This role blends advanced Data Science, Machine Learning, and Generative AI with robust Data Engineering, particularly using Spark and AWS, to deliver scalable, production-grade analytical products. You will design end-to-end data solutions—from data ingestion to model deployment—while partnering with engineering and product teams to translate insights into actionable outcomes.
Roles & Responsibilities
- Lead the full ML development lifecycle: problem framing, hypothesis formulation, feature engineering, model development, validation, deployment, and monitoring.
- Develop, test, and optimize machine learning models including:
- Supervised & unsupervised learning
- Statistical modeling and forecasting
- Natural Language Processing (NLP)
- Generative AI techniques for automation and insight extraction
- Graph/network analytics for analyzing network behaviors and relationships
- Build advanced anomaly detection, predictive maintenance, and risk scoring models for network security and operational efficiency.
- Conduct large-scale exploratory data analysis (EDA) to identify trends, data quality issues, and opportunities for automation.
- Define and implement model evaluation and A/B testing strategies.
- Collaborate with ML engineering teams to operationalize models using MLOps best practices.
- Communicate complex analytical findings through clear narratives, visualizations, and presentations tailored to technical and non-technical audiences.
Data Engineering & ETL
- Design, develop, and maintain scalable, fault-tolerant ETL pipelines using Spark to support analytics and machine learning workloads.
- Implement monitoring, alerting, and automated recovery mechanisms to ensure data pipeline reliability.
- Build robust feature pipelines that enable real-time and batch ML processing.

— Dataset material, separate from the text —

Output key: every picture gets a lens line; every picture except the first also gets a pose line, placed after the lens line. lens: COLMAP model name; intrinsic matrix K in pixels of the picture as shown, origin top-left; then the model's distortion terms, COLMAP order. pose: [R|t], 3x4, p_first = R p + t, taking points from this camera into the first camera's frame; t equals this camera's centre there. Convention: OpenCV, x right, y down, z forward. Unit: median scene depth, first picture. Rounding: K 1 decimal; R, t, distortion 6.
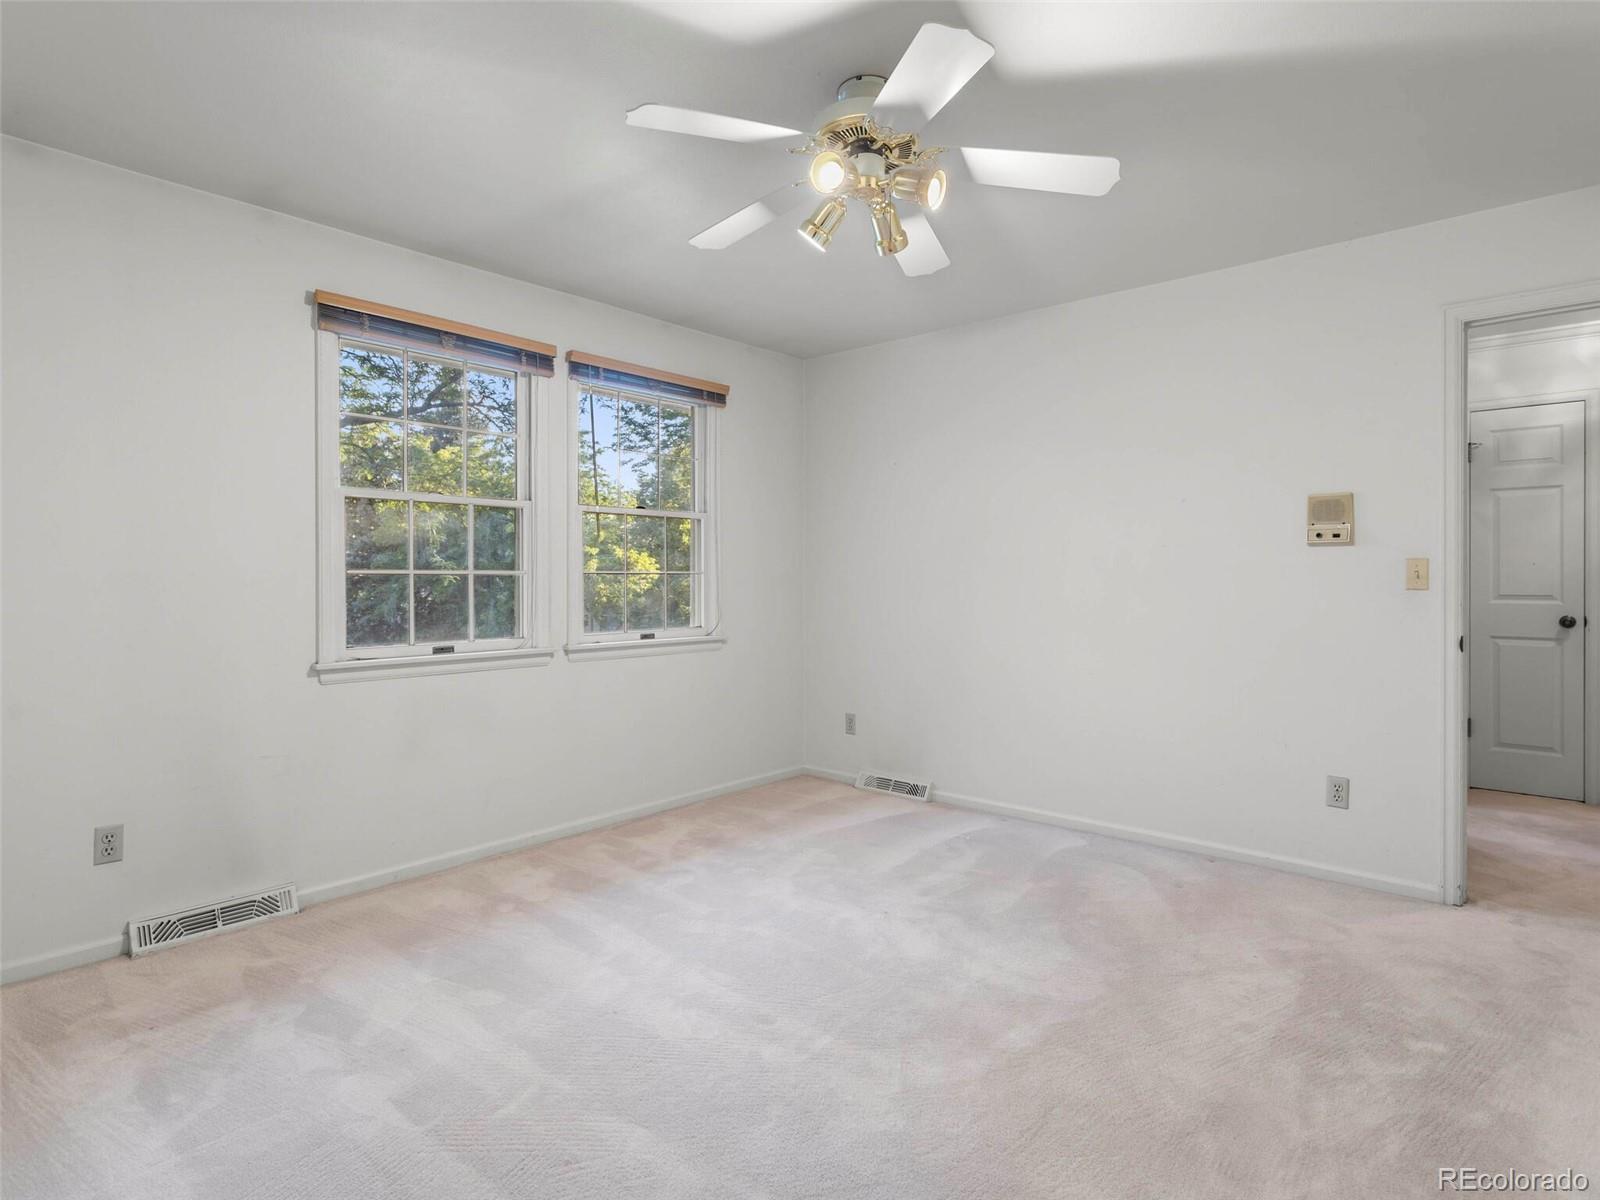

- Integrate data from a wide range of sources: APIs, Flat files , Relational databases and Distributed file systems (HDFS/S3)
- Support continuous integration and continuous delivery (CI/CD) workflows for data and ML components.
Required Qualifications
- Strong communication, presentation skills, and ability to translate analytics into business value.
- Expertise in programming languages commonly used in data science: Python (primary), Scala or Java (preferred for ETL/engineering).
- Proven experience with Spark and large-scale distributed data processing.
- Deep understanding of: Statistical modeling, Hypothesis testing, Experimental design and Causality and multicollinearity.
- Strong SQL skills and experience with relational and NoSQL databases.
- Expertise across a wide range of ML methodologies: Regression, classification, clustering, Time-series forecasting, Bayesian methods, NLP and text analytics and Graph analytics.
- Experience with data preprocessing, feature engineering, and EDA.
- Familiarity with data architectures such as data lakes, warehouses, and marts.
- Demonstrated ability to continuously learn, adapt, and share knowledge.
Preferred Qualifications
- Experience with AWS services (S3, EMR, Lambda, Glue, SageMaker).
- Prior exposure to Generative AI, LLMs, prompt engineering, or building AI-driven automation systems.
- Experience with Linux-based systems.
- Background in text mining, document classification, or large-scale unstructured data processing.
- Bachelor’s degree in Computer Science, Data Science, Statistics, Mathematics, Physics, Engineering, Operations Research, or a related field.
- Master’s degree with 6+ years or Bachelor’s degree with 8+ years of relevant work experience.